Co-auteur notamment des essais randomisés contrôlés canadiens, qui ont conclu, comme la Collaboration Cochrane, à l’absence d’impact du dépistage sur la mortalité par cancer du sein, Anthony Miller a rappelé dans le BMJ que le «consensus» du CIRC était en réalité une succession de «décisions prises à la majorité». Or, à l’évidence, cette majorité avait déjà été arrêtée en amont, et manifestement, elle n’a pas fait preuve de la rigueur nécessaire.

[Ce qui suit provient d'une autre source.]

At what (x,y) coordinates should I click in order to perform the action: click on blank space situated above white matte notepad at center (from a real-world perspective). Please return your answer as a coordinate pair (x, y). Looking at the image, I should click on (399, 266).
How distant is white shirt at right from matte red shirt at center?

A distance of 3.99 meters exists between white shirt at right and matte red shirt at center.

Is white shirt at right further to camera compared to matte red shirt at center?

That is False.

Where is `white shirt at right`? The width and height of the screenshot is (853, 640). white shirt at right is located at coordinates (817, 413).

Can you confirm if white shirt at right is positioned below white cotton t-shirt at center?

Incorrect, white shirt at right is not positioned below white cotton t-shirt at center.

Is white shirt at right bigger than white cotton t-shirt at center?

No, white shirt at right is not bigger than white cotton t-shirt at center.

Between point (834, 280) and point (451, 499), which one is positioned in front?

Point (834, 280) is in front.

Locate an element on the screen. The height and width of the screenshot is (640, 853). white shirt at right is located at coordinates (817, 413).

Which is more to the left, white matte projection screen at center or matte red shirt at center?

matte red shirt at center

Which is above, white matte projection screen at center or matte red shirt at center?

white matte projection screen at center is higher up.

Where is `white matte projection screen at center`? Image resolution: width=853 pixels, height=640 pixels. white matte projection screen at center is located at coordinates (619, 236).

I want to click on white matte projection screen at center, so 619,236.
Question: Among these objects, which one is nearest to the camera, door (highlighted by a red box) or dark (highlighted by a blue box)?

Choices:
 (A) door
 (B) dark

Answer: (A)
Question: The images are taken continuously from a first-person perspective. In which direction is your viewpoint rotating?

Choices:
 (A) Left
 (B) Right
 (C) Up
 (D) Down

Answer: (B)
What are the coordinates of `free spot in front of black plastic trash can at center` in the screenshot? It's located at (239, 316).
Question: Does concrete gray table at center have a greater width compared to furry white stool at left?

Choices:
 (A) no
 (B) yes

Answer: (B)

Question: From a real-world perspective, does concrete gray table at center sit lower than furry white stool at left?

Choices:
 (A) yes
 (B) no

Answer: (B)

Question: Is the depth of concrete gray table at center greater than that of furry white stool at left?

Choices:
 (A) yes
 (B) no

Le fait qu’Anthony Miller ait «exprimé» son «désaccord, à plusieurs reprises» lors de la réunion du panel en décembre 2014 n’y a rien changé. «J’ai eu l’impression que les biais et/ou les variables parasites n’avaient pas été pris en considération de manière adéquate dans certains essais randomisés contrôlés et dans les études en population», a-t-il détaillé. Et de citer les trois essais les plus controversés, que la Collaboration Cochrane avait écartés de sa méta-analyse en raison de défauts méthodologiques importants: l’étude d’Edimbourg, l’étude des Deux-Comtés et celle de Stockholm (pour le détail de ces études, lire Un quart de siècle de désinformation, nda).

Autrement dit, les obédiences ont influencé de manière déterminante la sélection des études et la méthodologie utilisée. Les auteurs les plus influents du Handbook sur la question de la mammographie ont retenu les essais dont les résultats indiquaient un effet très important du dépistage sur la mortalité par cancer du sein, tout en minimisant ses inconvénients. Ils étaient parfois eux-mêmes auteurs de ces publications, ce qui pose un problème évident d’objectivité.

Le poids accordé aux études cas-témoins a été critiqué aussi. Les résultats de ces travaux sont en effet souvent favorables au dépistage, mais les risques de biais sont très importants. Karsten Juhl Jørgensen, co-auteur avec Peter C. Gøtzsche de la dernière revue Cochrane sur le dépistage par mammographie, a rappelé, dans le BMJ également, que ces études n’étaient «pas fiables pour des interventions aux effets incertains comme le dépistage».

Au vu de tous ces éléments, une question se pose: le CIRC n’agit-il pas en contradiction avec les principes du Code de bonnes pratiques scientifiques (Code of Good Scientific Practice) dont il s’est doté en 2008 (intégrité, transparence, impartialité, indépendance)? Sollicitée sur ce point, l’agence nous a répondu par le biais de sa porte-parole que «comme les intérêts des membres du Groupe de Travail avaient été postés sur notre site un mois avant la réunion, et seront publiés dans le rapport final», il n’y avait «pas de contradiction».

Le CIRC ne fait donc rien pour dissiper les doutes. Au contraire. Il refuse d’entrer en matière sur les conflits d’intérêts manifestes des auteurs les plus en vue du rapport, et continue de communiquer de manière non référencée, en insistant uniquement sur les avantages du dépistage. Quitte à apparaître comme une organisation complaisante, qui joue les tremplins en faveur d’acteurs à la partialité évidente. Le soupçon d’instrumentalisation n’est pas loin. A terme, cet épisode pourrait entamer sérieusement sa crédibilité.